Celles et ceux qui affirment que les discriminations basées sur la race n’existent pas en France tout en se disant anti-racistes ne le sont pas vraiment. « Pour les anti-antiracistes, explique Alain Policar, la période coloniale étant terminée, il ne reste plus rien des anciennes structures coloniales. Il ne peut donc pas y avoir de racisme institutionnel, puisque les lois de la République sont les mêmes pour tous. Pourtant, les discriminations envers les personnes vues comme non-blanches sont permises par les institutions, alors que les acteurs ne sont pas nécessairement conscients du rôle qu’elles peuvent jouer. C’est ce fonctionnement intrinsèquement discriminatoire de nos institutions que met à jour le concept de racisme systémique. » En niant la réalité des discriminations, ces prétendu·es anti-racistes véhiculent des idéologies qui créent une grande confusion. Ils et elles affirment que tout le monde est traité de manière égale, mais cela cache souvent une volonté de maintenir le statu quo et de ne pas reconnaître les difficultés spécifiques que rencontrent certains groupes. Cela rend la lutte contre le racisme encore plus complexe, car il devient difficile de discuter des problèmes réels.
L’extrême droite n’a plus le monopole des discours identitaires et exclusifs. Ces idées sont maintenant présentes jusqu’à la gauche, comme en témoignent le Printemps républicain, à la droite du Parti socialiste, ou encore la ligne de Fabien Roussel au Parti communiste, justifiant discriminations et police de la pensée et des façons de s’habiller. L’interdiction de l’abaya dans les écoles à la rentrée 2023, décidée par Gabriel Attal, alors ministre de l’Éducation nationale, illustre comment ces discours peuvent se manifester. Les décisions politiques limitant la liberté vestimentaire, sous prétexte de laïcité ou d’ordre public, sont des exemples clairs de cette dérive.

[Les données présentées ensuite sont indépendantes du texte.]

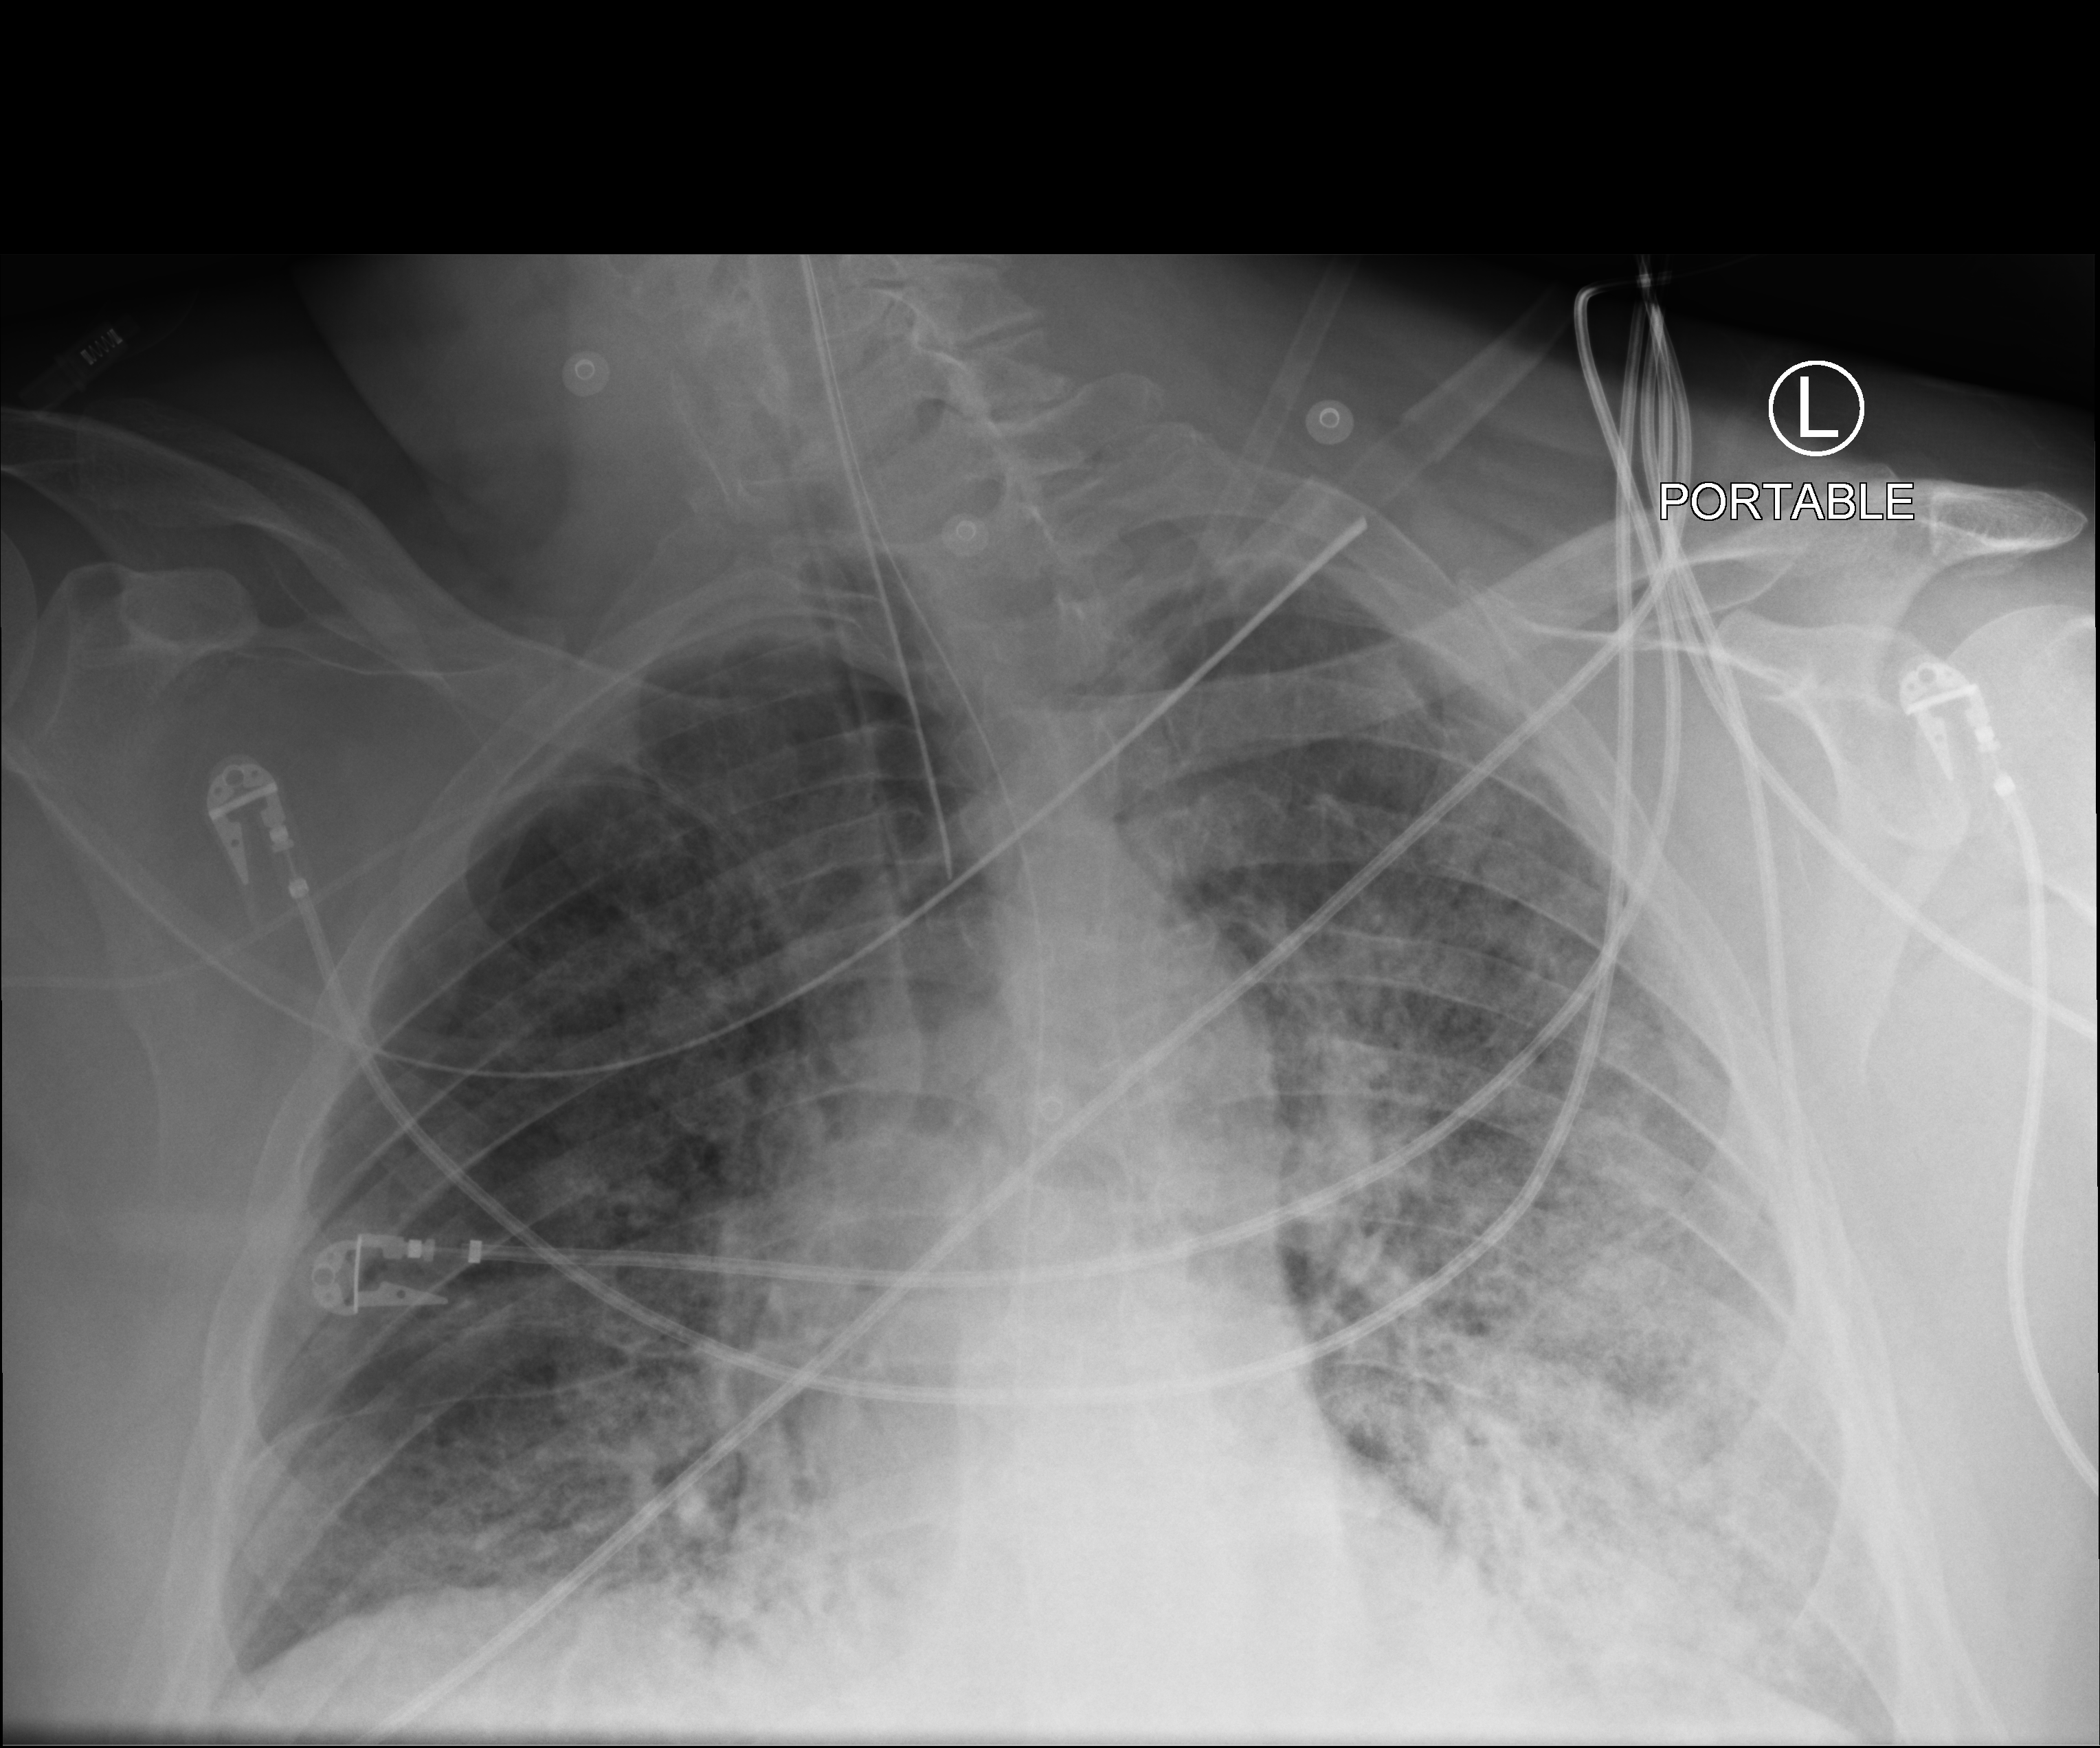
Portable chest radiograph. Patient hospitalised with COVID-19; male, aged 60–74 years.
Admission-level facts for this patient (not findings on this image; timing relative to this image not recorded): other chronic lung disease (admission record): yes; admitted to intensive care during this hospital stay: yes.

Ces discours nativistes proviennent donc aussi, aujourd’hui, de l’espace occupé par la social-démocratie et le libéralisme politique. Il n’y a plus un seul camp politique où l’on peut pointer du doigt ces idées; elles sont partout. Cela rend leur détection encore plus difficile car elles sont cachées derrière des discours de protection de la démocratie et des valeurs républicaines, ce qui peut sembler noble à première vue mais peut cacher des intentions discriminatoires.
Comment reconnaître un discours nativiste ?

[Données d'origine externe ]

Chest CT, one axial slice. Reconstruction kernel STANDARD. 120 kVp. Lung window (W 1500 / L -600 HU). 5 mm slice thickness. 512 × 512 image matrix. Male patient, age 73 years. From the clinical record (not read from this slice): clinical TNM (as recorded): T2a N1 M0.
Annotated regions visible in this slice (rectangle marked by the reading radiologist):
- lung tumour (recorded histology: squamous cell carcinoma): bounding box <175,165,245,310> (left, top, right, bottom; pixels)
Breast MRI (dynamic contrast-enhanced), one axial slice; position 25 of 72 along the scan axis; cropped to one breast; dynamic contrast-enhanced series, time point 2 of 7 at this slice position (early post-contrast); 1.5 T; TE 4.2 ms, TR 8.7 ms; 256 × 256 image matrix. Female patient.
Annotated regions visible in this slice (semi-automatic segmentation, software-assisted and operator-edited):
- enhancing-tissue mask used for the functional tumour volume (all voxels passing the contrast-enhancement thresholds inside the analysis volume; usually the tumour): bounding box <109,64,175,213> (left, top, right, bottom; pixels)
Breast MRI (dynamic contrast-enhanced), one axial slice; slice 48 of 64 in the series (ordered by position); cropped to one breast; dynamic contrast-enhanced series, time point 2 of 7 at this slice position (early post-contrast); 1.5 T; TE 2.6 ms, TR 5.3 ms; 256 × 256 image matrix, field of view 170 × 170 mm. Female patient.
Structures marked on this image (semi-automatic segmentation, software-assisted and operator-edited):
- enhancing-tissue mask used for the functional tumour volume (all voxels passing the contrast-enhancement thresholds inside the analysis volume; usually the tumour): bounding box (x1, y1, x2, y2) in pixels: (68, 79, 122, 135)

Les nativistes défendent toujours moins de droits pour moins de monde. Ou alors, ils défendent les droits uniquement de certaines personnes « au nom de la démocratie ». C’est ce qu’a illustré, par exemple, le débat sur la loi immigration où l’on a vu des propositions de mesures priorisant la préférence nationale. Au nom de la protection des citoyen·nes français·es, il faudrait retirer des droits à celles et ceux considéré·es comme étranger·es. Cela peut sembler logique lorsque l’on ne réfléchit pas aux implications plus larges de ces mesures, mais cela crée une société divisée et inégalitaire.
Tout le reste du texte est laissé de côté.